During the Fifth Crusade (1218–1221) a large force of Crusaders led by the papal legate Pelagio Galvani and John of Brienne took Damietta. The expeditionary force included French, German, Flemish and Austrian Crusaders and a Frisian fleet. The army marched on Cairo but was cut off by flooding of the Nile and the campaign ended in disaster with Pelagio forced to surrender with what remained of his army.

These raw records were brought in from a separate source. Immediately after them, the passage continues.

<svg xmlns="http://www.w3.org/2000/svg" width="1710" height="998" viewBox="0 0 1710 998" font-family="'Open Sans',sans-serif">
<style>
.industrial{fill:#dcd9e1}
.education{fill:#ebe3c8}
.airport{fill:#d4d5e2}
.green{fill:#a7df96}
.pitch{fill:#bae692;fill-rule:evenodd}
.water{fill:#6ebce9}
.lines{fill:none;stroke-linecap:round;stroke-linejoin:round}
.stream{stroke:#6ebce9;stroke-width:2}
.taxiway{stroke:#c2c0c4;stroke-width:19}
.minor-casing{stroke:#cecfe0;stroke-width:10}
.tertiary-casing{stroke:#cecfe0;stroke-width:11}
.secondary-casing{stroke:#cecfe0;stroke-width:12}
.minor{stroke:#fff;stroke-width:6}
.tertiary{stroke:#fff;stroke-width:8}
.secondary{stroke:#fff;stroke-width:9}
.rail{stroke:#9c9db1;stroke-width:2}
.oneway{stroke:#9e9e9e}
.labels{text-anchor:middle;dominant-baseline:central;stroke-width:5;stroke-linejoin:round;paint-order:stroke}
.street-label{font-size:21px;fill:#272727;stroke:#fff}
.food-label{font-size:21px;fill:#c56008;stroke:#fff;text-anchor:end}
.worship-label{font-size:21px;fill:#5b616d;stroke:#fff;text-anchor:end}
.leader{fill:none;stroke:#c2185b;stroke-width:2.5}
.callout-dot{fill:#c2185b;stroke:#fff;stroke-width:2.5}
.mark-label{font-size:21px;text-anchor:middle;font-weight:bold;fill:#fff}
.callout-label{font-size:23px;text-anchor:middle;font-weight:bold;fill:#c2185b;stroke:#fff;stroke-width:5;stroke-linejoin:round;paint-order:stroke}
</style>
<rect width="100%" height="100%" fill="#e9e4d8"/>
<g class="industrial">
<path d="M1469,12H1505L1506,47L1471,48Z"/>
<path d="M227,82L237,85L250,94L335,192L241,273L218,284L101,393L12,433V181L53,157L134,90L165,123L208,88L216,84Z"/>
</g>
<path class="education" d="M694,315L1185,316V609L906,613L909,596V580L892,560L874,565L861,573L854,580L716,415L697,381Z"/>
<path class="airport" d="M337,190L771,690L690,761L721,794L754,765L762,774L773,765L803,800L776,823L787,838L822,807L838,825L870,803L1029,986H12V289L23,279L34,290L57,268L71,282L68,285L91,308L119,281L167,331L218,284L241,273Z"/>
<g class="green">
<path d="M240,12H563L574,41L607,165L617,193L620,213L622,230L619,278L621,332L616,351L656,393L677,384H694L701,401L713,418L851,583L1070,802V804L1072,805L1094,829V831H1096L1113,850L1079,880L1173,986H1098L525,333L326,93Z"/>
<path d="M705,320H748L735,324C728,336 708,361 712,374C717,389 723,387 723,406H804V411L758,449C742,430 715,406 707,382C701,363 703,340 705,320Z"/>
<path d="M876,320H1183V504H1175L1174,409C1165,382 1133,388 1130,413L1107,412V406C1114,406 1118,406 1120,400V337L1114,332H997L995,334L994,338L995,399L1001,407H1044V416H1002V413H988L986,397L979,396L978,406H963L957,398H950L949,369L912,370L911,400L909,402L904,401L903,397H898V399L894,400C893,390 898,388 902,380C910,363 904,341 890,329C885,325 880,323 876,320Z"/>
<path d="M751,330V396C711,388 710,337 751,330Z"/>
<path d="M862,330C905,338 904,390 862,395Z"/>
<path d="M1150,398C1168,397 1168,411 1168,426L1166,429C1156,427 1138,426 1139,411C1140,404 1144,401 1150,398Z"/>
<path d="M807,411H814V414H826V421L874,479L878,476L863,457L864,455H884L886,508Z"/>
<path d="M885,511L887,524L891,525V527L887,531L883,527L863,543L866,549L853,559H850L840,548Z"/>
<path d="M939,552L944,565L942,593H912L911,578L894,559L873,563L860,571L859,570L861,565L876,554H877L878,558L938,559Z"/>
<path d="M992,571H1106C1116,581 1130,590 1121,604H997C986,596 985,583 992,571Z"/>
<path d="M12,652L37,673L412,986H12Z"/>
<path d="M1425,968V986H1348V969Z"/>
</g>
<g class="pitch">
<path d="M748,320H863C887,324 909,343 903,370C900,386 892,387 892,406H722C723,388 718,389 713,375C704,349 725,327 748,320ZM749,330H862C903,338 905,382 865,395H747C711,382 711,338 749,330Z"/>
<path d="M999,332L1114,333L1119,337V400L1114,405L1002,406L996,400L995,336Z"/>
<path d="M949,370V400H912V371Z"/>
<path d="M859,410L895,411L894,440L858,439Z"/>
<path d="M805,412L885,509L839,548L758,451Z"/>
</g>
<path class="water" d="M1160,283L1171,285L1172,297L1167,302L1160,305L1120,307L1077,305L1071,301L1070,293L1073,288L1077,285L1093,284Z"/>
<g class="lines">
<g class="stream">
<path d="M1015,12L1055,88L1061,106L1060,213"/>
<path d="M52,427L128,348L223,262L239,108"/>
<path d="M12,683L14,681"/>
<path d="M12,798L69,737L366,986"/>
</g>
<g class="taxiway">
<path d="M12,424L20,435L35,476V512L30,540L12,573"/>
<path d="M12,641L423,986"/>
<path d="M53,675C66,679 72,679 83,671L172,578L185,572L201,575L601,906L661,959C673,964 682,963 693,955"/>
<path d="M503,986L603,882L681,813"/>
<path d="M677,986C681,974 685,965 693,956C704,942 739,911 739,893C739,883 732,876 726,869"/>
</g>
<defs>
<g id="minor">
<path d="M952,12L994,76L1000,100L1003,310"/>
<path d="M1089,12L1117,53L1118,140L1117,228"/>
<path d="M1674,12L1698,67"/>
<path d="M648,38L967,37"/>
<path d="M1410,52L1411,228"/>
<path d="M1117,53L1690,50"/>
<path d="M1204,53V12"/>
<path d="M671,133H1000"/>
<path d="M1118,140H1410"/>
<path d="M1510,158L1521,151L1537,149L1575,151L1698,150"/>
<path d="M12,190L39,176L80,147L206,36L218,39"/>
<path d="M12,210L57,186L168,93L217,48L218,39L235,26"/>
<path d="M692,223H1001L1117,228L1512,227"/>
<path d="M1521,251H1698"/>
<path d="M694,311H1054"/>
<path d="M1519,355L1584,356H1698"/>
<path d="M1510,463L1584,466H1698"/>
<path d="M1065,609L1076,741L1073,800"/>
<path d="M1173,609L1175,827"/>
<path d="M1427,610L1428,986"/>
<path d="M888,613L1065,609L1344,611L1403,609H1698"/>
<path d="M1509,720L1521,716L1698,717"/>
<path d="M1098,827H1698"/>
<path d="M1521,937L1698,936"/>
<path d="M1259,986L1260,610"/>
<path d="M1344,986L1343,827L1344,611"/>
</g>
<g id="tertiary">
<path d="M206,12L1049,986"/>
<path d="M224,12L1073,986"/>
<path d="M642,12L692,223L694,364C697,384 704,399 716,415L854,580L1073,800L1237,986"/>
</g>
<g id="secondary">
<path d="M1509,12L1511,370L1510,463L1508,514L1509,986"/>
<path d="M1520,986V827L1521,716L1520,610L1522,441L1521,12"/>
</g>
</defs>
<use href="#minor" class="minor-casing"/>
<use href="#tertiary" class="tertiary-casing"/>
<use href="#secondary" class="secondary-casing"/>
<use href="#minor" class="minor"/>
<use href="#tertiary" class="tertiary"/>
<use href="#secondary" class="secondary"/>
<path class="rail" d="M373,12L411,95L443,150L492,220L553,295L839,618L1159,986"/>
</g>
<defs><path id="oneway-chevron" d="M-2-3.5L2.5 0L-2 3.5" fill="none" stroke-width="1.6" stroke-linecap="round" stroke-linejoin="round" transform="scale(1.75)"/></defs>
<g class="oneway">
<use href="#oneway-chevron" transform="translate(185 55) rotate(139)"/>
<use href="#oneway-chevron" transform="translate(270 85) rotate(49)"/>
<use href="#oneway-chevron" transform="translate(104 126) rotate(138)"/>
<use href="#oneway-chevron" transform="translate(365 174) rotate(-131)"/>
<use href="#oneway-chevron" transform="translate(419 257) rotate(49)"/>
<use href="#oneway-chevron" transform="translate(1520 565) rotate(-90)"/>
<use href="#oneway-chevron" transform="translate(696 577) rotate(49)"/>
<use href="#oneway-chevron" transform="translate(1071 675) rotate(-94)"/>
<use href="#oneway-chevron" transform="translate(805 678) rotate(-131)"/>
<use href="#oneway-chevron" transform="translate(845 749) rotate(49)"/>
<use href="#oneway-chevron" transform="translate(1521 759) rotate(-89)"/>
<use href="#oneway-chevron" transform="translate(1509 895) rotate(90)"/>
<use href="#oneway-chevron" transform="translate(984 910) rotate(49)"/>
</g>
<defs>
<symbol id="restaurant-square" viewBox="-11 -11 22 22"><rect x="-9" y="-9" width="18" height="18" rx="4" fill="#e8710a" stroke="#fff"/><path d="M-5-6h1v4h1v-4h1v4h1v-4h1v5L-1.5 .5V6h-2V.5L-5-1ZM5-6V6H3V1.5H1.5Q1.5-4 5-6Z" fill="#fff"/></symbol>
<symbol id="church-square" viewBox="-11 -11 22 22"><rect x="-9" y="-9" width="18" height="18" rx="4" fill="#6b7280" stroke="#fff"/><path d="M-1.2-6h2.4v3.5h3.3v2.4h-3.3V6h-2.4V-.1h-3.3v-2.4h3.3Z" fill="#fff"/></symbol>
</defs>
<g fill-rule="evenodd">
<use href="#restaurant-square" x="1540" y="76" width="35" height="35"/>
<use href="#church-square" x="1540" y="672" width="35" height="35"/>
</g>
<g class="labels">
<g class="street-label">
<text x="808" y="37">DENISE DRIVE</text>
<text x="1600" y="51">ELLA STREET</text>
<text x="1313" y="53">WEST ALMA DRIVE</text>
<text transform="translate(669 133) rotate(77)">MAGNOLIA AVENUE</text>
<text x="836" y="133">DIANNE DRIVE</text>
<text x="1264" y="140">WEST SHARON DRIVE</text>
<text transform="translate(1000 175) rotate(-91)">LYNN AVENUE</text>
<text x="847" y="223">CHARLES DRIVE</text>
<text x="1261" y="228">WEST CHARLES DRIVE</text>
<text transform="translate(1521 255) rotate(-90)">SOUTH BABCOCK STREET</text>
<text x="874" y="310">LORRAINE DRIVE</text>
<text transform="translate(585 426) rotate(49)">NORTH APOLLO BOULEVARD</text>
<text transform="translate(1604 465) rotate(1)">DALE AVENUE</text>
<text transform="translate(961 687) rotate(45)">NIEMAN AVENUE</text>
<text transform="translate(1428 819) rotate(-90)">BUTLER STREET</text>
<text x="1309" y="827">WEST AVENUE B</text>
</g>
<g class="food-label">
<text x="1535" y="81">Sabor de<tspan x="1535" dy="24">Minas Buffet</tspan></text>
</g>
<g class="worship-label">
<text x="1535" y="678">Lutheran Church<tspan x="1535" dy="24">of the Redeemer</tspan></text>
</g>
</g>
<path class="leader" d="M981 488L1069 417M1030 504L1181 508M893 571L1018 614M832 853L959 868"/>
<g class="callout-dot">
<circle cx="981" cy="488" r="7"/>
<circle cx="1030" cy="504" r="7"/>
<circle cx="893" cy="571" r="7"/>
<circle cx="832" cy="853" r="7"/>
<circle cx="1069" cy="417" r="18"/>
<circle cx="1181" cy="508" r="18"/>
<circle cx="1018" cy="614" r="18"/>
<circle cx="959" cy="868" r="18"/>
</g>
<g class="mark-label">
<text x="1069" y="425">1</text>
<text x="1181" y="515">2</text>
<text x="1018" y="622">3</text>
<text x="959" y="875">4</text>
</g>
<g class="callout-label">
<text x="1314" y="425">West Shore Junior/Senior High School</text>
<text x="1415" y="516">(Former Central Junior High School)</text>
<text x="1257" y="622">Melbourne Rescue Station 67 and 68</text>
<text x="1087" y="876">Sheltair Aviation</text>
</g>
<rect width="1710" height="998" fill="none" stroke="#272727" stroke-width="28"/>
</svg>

During the Seventh Crusade King Louis IX of France invaded Egypt (1249–1250) and after occupying Damietta, marched towards Cairo. However, the forces led by Robert I, Count of Artois were defeated at the Battle of Al Mansurah, followed by a defeat of Louis and his main army at the Battle of Fariskur where his entire forces were either killed or captured. The king suffered the humiliation of having to pay an enormous ransom for his freedom.

Temporary victories were followed by defeats, evacuations or negotiations—ultimately proving fruitless. By 1291, Acre, the last major Crusader fortress in the Holy Land, fell to the forces of the Mamluk Sultan of Egypt, and any remaining territories on the mainland were lost over the next decade.